Berita Asli – Umumnya, lokasi dan akses menjadi faktor penentu kemajuan sebuah kawasan. Tetapi, jangan lupa untuk mempertimbangkan faktor citra (image) sebuah kawasan, karena sebuah kawasan yang strategis dengan infrastruktur yang baik pun bisa mengalami stagnansi, seperti kawasan Kemayoran.
Kemayoran adalah kawasan yang menjadi ironi dunia properti Ibu Kota. Dengan lokasi strategis, infrastruktur prima—jalan-jalan mulus nan lebar serta jaringan listrik dan telepon tertata rapi di bawah tanah—ternyata tidak bisa mengangkat pamor kawasan bekas bandara ini.  
Anton Sitorus, Head of Research Jones Lang LaSalle menjelaskan, kawasan Kemayoran kurang diminati bukan karena akses atau infrastruktur yang tidak bagus, tetapi karena image-nya. “Perusahaan yang ingin masuk ke sebuah kawasan akan mempertimbangkan image kawasan tersebut.

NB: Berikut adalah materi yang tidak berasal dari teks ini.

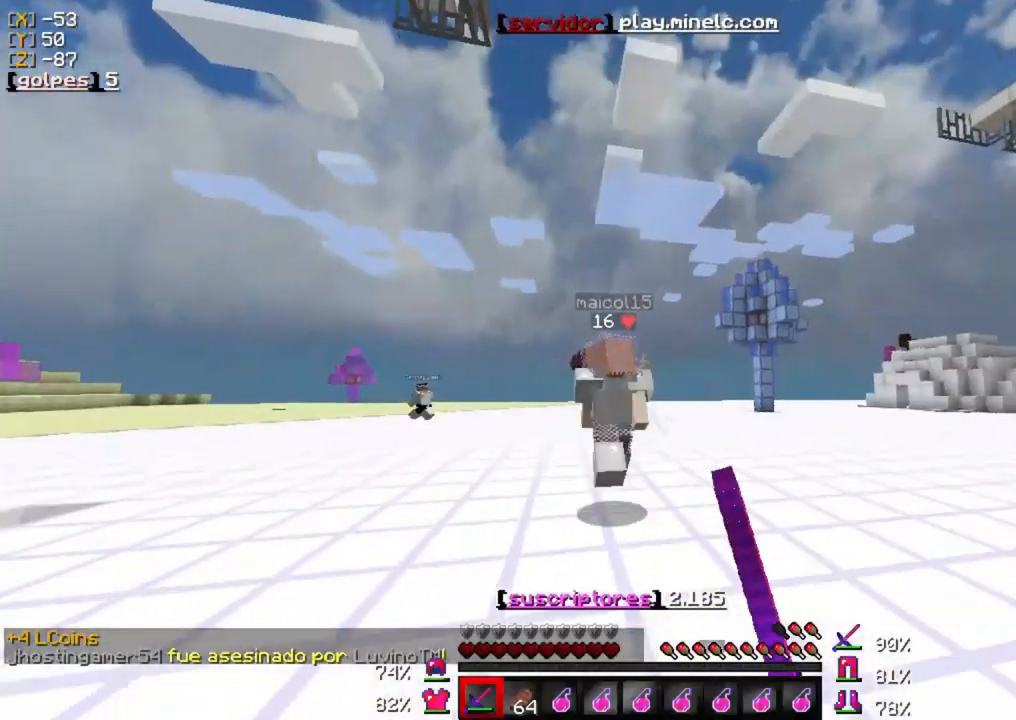
{"keys": ["w"], "mouse": [], "events": [[67, "mouse_left", "up"], [167, "mouse_left", "down"], [300, "mouse_left", "up"], [367, "mouse_left", "down"], [500, "mouse_left", "up"]]}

Jika representatif atau bergengsi, mereka mau. Tetapi, saat ini image Kemayoran belum bisa disebut sebagai kawasan bisnis. Image Kemayoran lebih pada Jakarta Fair, padat, dan kumuh,” jelas Anton.
Andai saja krisis moneter di ujung tahun 90-an tidak terjadi, imbuh Anton, kawasan Kemayoran mungkin sudah lebih maju dari kawasan TB Simatupang. Pasalnya, saat itu sebuah konsorsium berencana membangun Menara Jakarta—yang digadang sebagai salah satu menara tertinggi di dunia. Sayang, akibat krisis mega proyek tersebut terhenti di tengah jalan.
Di sisi lain, imbuh Anton, proyek-proyek yang ada di Kemayoran pun dikembangkan oleh pengembang baru, bukan pengembang besar, seperti pengembang apartemen Monaco Residence atau Palazzo yang sempat mangkrak.  
Pengembang besar seperti Lippo atau Ciputra tidak mau masuk ke sana, kata Anton, karena status tanah kawasan Kemayoran ‘cuma’ HPL (hak pengelolaan lahan). Cuma Agung Sedayu yang masuk ke Kemayoran untuk mengembangkan beberapa proyek, seperti The Mansion at Dukuh Golf Kemayoran, Madison Golf Apartment, dan The Royale Springhill.
Agar Kemayoran menjadi kawasan bergengsi, tutur Anton, badan yang berwenang di Kemayoran, yakni Direksi Pelaksana Pengendalian Pembangunan Kompleks Kemayoran (DP3KK) harus lebih profesional dan berperan sebagai asset management company. “Jika DP3KK merekrut orang-orang yang berkompeten dari dunia properti, mungkin planning bisa diubah pelan-pelan. Sekarang ini kan yang berperan birokrat yang belum tentu tahu dunia properti,” kata Anton.
“DP3KK harus seperti Otorita Batam yang mengolah Batam dan mengundang investor. Misalnya, mereka mengundang perusahaan pengembang dan memberikan insentif,” kata Anton.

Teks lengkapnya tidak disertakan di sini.